+++ GIVEN PASSAGE

How Advisors Are Finding Opportunities in Private Real Estate Right Now
Briefly

How Advisors Are Finding Opportunities in Private Real Estate Right Now
"Given that the sector is experiencing such a negative run, perhaps this is actually a good time to get into real estate. This doesn't mean that this is the bottom of the real estate pullback, and I don't really see a whole lot of investment interest right now."
"There's this big spread between commercial real estate values and housing values where people haven't felt it at home. They don't really feel like there's this real estate crash going on, but there's a real estate crash going on."

++++++
+++ EXTRACTED MATERIAL

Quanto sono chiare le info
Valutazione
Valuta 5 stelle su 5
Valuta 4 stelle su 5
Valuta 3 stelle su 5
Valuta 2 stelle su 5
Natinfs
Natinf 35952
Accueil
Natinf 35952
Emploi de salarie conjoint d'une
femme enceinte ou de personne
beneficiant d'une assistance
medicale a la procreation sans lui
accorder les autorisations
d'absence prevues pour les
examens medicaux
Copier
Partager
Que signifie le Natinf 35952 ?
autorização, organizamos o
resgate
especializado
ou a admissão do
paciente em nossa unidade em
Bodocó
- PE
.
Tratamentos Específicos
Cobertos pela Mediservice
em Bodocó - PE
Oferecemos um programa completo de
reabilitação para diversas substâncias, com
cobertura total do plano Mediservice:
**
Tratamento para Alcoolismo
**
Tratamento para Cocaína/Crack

++++++
+++ EXTRACTED MATERIAL

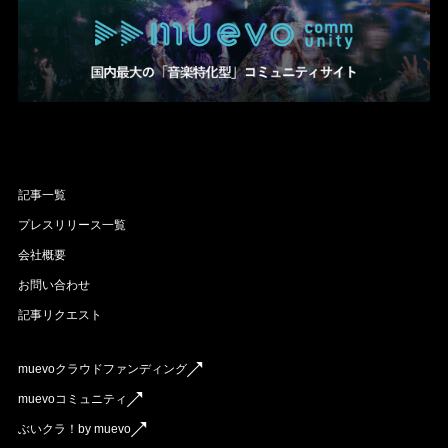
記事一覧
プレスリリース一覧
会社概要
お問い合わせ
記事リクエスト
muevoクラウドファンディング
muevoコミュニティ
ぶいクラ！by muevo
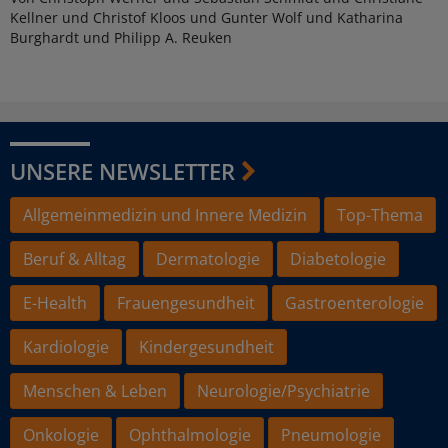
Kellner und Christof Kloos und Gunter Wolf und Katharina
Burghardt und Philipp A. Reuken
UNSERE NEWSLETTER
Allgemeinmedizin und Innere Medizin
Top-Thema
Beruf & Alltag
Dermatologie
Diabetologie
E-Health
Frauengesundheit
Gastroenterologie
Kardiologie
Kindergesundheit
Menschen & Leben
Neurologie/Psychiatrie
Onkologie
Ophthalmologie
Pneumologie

++++++
+++ EXTRACTED MATERIAL

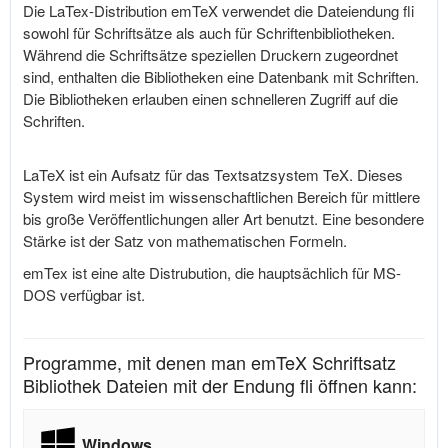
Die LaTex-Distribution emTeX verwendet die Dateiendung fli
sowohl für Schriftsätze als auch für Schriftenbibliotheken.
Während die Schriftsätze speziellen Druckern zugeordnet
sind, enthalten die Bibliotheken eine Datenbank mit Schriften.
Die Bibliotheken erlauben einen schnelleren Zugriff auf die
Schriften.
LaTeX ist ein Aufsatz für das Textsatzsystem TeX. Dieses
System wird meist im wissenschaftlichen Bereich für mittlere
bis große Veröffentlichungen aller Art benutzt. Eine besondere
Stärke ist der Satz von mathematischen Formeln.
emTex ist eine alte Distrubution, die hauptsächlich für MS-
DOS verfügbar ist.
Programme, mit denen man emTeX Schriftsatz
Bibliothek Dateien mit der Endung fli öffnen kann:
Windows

++++++

• _YOUR TASKS_:
**a)** Summarize the piece on how advisors are finding opportunities in private real estate in two sentences.
**b)** In the piece on advisors and private real estate, what is there said to be a big spread between?
**c)** Carry on the piece about advisors finding opportunities in private real estate from its last sentence.

• _TASK-BY-TASK ANSWERS_:
**a)** The piece quotes a view that the sector's negative run may make this a good time to get into real estate, though this does not mean the pullback has hit bottom and little investment interest is seen right now. It also quotes an observation that, because of a big spread between commercial real estate values and housing values, people have not felt the real estate crash at home even though one is going on.

**b)** Commercial real estate values and housing values.

**c)**
Commercial property values continue declining from pandemic and post-2022 interest rate impacts, with investment-grade opportunities trading roughly 17% below 2022 peaks in major cities. While some advisors identify buy-the-dip potential, many adopt cautious approaches due to asset class illiquidity, performance concerns, and client skepticism. Office properties face particular challenges, with Manhattan office tower values falling below June 2020 pandemic lows despite return-to-office mandates. Residential and commercial real estate show divergent performance, creating a disconnect where consumers don't perceive the commercial real estate downturn affecting their own housing markets. Recovery timelines remain uncertain, with office vacancy rates expected to decrease slowly and interest rate relief unlikely in the near term.